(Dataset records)
------------------------------------------------
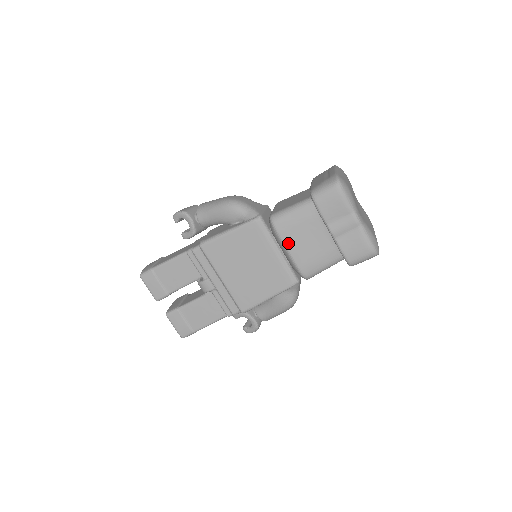
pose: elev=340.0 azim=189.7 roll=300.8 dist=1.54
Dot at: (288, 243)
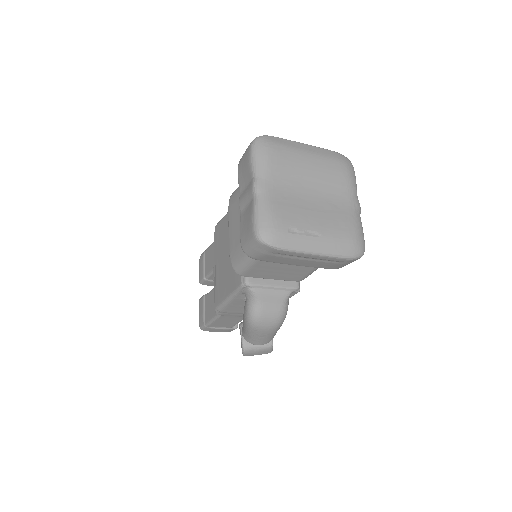
Dot at: (230, 221)
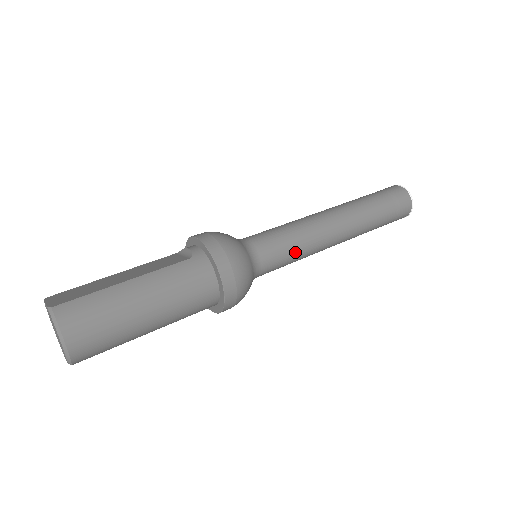
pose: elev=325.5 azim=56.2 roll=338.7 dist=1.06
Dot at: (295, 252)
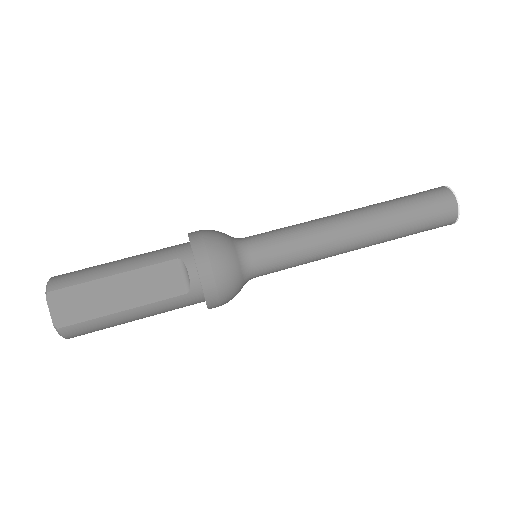
Dot at: occluded
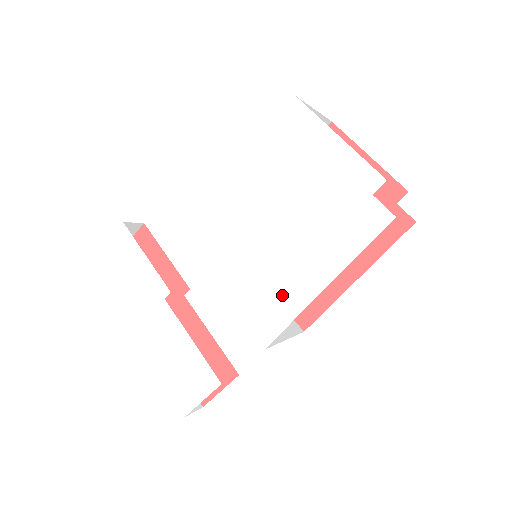
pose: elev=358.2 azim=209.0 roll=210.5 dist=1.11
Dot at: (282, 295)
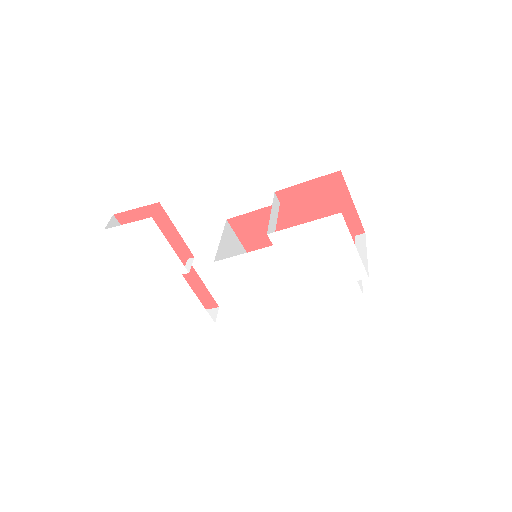
Dot at: (276, 301)
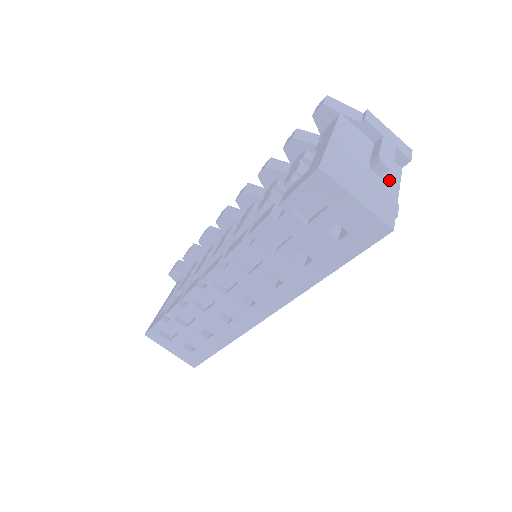
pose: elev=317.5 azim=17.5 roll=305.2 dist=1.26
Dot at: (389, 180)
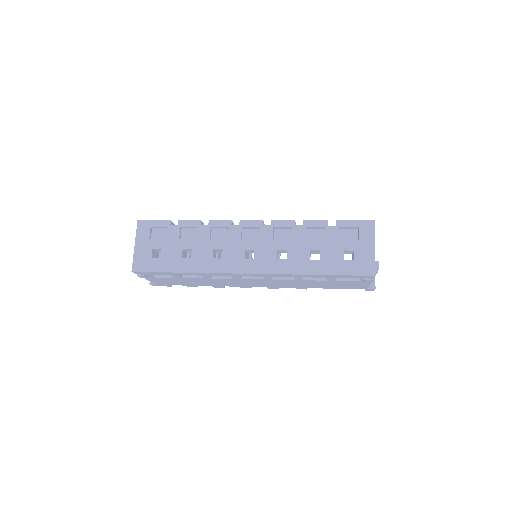
Dot at: occluded
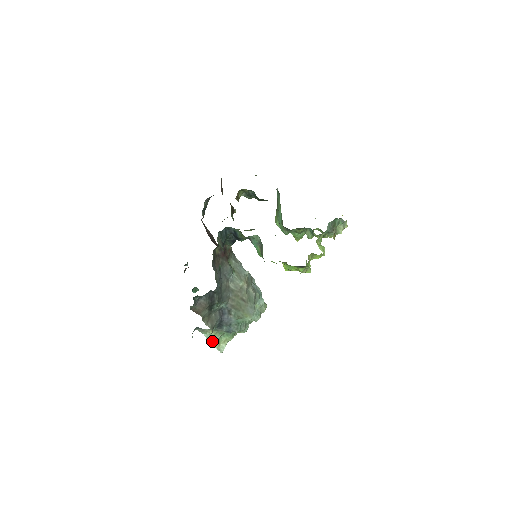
------------------------------------------------
GOAL OF THE EXERCISE. Rewrite the stretch from the line containing "pose: elev=325.5 azim=56.2" through the end of the items, substituting "view" for every "pose" and leaving everything else unchanged. Omit the pictures from your answer.

ANSWER TO THE TASK.
view: elev=325.5 azim=56.2 roll=338.7 dist=1.06
Dot at: (295, 252)
Dot at: occluded
view: elev=358.2 azim=209.0 roll=210.5 dist=1.11
Dot at: (282, 295)
Dot at: (276, 301)
view: elev=317.5 azim=17.5 roll=305.2 dist=1.26
Dot at: (389, 180)
Dot at: occluded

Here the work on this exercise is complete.